See also Autoconfiguration for programmatic autoconfiguration.
#[Inject]
Override the type-hinted service for a specific constructor parameter:
use AsceticSoft\Wirebox\Attribute\Inject;
class NotificationService
{
public function __construct(
#[Inject(SmtpMailer::class)]
private MailerInterface $mailer,
) {
}
}
Without #[Inject], Wirebox would resolve MailerInterface via the container’s bindings.

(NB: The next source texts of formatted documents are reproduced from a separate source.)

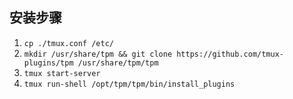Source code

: ## 安装步骤

1. `cp ./tmux.conf /etc/`
2. `mkdir /usr/share/tpm && git clone https://github.com/tmux-plugins/tpm /usr/share/tpm/tpm`
3. `tmux start-server`
4. `tmux run-shell /opt/tpm/tpm/bin/install_plugins`
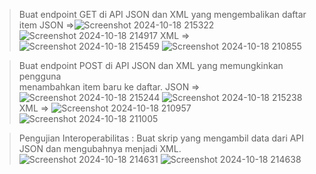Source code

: >Buat	endpoint	GET	di	API	JSON	dan	XML	yang	mengembalikan	daftar	item
JSON =>![Screenshot 2024-10-18 215322](https://github.com/user-attachments/assets/0b2ecac1-5e44-4284-8e1a-b5d73b76cebb)
![Screenshot 2024-10-18 214917](https://github.com/user-attachments/assets/4412f18f-afca-490f-97eb-686e7a605ca5)
XML => ![Screenshot 2024-10-18 215459](https://github.com/user-attachments/assets/6e2e6be4-73c9-449c-bcfb-218f46169b11)
![Screenshot 2024-10-18 210855](https://github.com/user-attachments/assets/1a876235-4531-45a4-aa2a-b2b3cd938960)

>Buat	endpoint	POST	di	API	JSON	dan	XML	yang	memungkinkan	pengguna	
menambahkan	item	baru	ke	daftar.
JSON => ![Screenshot 2024-10-18 215244](https://github.com/user-attachments/assets/4c951c70-6274-45f6-bb55-e963031bd316)
![Screenshot 2024-10-18 215238](https://github.com/user-attachments/assets/71694a68-c627-4fc5-a192-50ff043c3ec8)
XML => ![Screenshot 2024-10-18 210957](https://github.com/user-attachments/assets/215c1521-3e77-42b7-8319-16118c2cd50e)
![Screenshot 2024-10-18 211005](https://github.com/user-attachments/assets/eb7693dc-78c9-4ecc-a8a6-970494882179)

>Pengujian	Interoperabilitas	:	Buat	skrip	yang	mengambil	data	dari	API	JSON	dan	
mengubahnya	menjadi	XML.
![Screenshot 2024-10-18 214631](https://github.com/user-attachments/assets/25cf4aba-03cd-4acd-8577-c64c57dfcc18)
![Screenshot 2024-10-18 214638](https://github.com/user-attachments/assets/713f2458-1191-4794-8ca9-6fef5bdf5695)









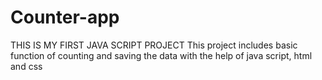 # Counter-app
THIS IS MY FIRST JAVA SCRIPT PROJECT
This project includes basic function of counting and saving the data with the help of java script, html and css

With #[Inject], it always injects SmtpMailer regardless of bindings.
Use cases:
- When you need a specific implementation for one service but a different one elsewhere
- When there’s no global binding for the interface
- When you want to override the global binding for a specific consumer
#[Param]
Inject a scalar value from environment variables directly into a constructor parameter:
use AsceticSoft\Wirebox\Attribute\Param;
class DatabaseService
{
public function __construct(
#[Param('DB_HOST')] private string $host,
#[Param('DB_PORT')] private int $port,
#[Param('APP_DEBUG')] private bool $debug = false,
) {
}
}
Type casting is automatic based on the parameter’s type hint:
| PHP Type | Environment Value | Result |
|---|---|---|
string |
"localhost" |
"localhost" |
int |
"5432" |
5432 |
float |
"1.5" |
1.5 |
bool |
"true" / "1" |
true |
bool |
"false" / "0" / "" |
false |
#[Param] reads directly from environment variables (using the 3-level priority system). It’s the simplest way to inject configuration values.

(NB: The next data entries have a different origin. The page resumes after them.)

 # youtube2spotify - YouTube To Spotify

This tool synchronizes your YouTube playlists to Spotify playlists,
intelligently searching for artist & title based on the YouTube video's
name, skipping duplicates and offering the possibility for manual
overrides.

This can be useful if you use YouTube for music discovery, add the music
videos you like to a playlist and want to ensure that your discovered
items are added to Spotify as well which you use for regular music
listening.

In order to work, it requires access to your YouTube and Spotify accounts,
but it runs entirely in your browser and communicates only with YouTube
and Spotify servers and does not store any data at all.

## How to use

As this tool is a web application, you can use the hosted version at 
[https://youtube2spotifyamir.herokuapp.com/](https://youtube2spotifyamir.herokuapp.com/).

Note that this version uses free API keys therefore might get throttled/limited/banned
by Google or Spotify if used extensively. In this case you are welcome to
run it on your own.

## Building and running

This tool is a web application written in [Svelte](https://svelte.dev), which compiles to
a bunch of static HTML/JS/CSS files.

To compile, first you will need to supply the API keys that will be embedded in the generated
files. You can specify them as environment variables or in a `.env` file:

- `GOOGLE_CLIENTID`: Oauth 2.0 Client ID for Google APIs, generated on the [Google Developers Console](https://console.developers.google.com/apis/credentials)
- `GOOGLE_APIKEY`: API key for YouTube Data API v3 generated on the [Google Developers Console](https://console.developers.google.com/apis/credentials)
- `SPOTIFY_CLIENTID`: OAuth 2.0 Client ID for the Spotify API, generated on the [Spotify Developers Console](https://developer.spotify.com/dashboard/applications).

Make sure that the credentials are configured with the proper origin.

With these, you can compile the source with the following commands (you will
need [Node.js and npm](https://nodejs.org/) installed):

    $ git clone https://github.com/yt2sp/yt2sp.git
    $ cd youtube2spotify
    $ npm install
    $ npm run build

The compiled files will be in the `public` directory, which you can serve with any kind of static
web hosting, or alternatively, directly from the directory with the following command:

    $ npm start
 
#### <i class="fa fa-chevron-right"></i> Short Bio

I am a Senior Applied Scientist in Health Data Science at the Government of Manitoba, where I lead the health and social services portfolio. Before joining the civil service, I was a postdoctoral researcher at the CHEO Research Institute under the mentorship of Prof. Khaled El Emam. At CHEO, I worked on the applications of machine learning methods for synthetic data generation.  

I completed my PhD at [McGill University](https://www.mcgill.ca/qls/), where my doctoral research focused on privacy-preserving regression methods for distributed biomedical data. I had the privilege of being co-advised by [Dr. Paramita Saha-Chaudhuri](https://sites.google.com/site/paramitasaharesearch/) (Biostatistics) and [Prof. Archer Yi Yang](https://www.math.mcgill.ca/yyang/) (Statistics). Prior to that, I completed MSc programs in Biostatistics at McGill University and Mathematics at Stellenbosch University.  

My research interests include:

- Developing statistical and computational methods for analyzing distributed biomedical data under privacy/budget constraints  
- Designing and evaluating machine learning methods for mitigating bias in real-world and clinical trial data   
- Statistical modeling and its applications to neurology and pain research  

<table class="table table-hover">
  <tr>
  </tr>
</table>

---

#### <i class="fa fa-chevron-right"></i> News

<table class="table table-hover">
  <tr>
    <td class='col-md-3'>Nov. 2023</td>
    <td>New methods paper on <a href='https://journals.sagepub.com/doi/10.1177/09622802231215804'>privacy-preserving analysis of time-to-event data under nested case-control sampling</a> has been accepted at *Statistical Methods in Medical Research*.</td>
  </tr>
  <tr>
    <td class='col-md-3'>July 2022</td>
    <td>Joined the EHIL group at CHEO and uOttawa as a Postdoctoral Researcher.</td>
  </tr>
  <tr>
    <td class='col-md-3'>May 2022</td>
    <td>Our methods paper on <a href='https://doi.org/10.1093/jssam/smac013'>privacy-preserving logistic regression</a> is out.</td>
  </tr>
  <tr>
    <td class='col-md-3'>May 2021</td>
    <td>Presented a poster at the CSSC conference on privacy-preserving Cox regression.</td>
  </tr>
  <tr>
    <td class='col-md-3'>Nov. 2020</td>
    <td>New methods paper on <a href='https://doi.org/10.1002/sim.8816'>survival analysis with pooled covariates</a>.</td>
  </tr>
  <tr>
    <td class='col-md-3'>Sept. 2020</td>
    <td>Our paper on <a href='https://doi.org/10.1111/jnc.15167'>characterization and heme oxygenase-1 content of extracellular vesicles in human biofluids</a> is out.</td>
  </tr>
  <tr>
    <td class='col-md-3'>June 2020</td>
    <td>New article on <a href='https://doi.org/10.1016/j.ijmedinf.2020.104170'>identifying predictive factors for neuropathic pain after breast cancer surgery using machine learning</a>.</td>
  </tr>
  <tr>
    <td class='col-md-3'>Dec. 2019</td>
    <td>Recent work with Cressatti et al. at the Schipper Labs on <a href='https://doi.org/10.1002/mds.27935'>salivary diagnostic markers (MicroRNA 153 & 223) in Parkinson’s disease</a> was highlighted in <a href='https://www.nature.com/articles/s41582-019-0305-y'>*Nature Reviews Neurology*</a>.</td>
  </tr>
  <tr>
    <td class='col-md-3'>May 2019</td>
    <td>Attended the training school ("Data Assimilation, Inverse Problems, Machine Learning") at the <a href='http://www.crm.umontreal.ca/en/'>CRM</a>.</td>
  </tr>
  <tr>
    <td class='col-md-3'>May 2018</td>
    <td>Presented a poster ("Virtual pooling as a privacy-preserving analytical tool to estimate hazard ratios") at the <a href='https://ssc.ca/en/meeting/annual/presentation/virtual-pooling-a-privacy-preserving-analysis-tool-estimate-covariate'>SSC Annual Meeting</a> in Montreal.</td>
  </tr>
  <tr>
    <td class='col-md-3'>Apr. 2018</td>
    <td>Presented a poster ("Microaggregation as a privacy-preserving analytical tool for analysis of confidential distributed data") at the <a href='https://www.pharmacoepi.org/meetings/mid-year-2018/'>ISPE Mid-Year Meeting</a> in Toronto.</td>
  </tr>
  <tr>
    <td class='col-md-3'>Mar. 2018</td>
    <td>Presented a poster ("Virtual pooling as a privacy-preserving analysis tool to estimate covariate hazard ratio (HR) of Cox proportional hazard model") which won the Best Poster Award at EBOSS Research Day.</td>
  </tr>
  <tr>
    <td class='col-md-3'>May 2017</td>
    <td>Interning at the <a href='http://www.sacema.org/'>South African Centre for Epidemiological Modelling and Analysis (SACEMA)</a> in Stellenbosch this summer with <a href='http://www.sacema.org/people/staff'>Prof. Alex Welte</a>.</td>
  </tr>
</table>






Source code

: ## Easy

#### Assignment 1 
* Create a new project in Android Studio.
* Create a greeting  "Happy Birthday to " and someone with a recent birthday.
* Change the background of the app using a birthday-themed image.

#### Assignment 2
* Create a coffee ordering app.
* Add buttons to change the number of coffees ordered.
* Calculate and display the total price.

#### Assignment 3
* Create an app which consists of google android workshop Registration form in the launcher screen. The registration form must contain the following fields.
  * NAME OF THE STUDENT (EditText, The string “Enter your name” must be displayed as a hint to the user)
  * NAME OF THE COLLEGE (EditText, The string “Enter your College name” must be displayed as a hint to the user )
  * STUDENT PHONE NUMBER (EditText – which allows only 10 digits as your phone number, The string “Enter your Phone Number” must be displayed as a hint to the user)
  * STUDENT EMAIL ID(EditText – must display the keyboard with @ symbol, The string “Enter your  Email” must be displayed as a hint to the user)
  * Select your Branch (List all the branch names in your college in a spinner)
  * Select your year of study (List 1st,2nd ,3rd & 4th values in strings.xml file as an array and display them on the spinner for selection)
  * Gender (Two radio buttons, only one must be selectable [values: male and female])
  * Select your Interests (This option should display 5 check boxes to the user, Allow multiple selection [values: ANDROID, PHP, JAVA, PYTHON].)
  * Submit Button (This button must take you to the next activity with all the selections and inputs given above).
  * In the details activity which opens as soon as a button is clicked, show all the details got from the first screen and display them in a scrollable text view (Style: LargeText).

See Environment Variables for details on the resolution order.
#[Exclude]
Exclude a class from auto-registration during directory scanning:
use AsceticSoft\Wirebox\Attribute\Exclude;
#[Exclude]
class InternalHelper
{
// Will not be registered in the container
}
Use cases:
- Helper/utility classes that shouldn’t be services
- Base classes not meant for direct instantiation
- Test doubles accidentally in the scanned directory
#[Exclude] only affects directory scanning. You can still manually register an excluded class with $builder->register().
Combining Attributes
Attributes can be freely combined:
use AsceticSoft\Wirebox\Attribute\{Lazy, Singleton, Tag, Param};
#[Singleton]
#[Lazy]
#[Tag('event.listener')]
class OrderEventListener
{
public function __construct(
#[Param('NOTIFICATION_EMAIL')]
private string $notifyEmail,
) {
}
public function onOrderCreated(OrderCreated $event): void
{
// ...
}
}
Attribute vs Fluent API
Every attribute has an equivalent fluent API call. Use whichever style you prefer:
| Attribute | Fluent API |
|---|---|
#[Singleton] |
->singleton() |
#[Transient] |
->transient() |
#[Lazy] |
->lazy() |
#[Eager] |
->eager() |
#[Tag('x')] |
->tag('x') |
#[Exclude] |
$builder->exclude(...) |
Attributes are best for configuration that belongs with the class definition. Fluent API is best for external or conditional configuration (e.g., different bindings per environment).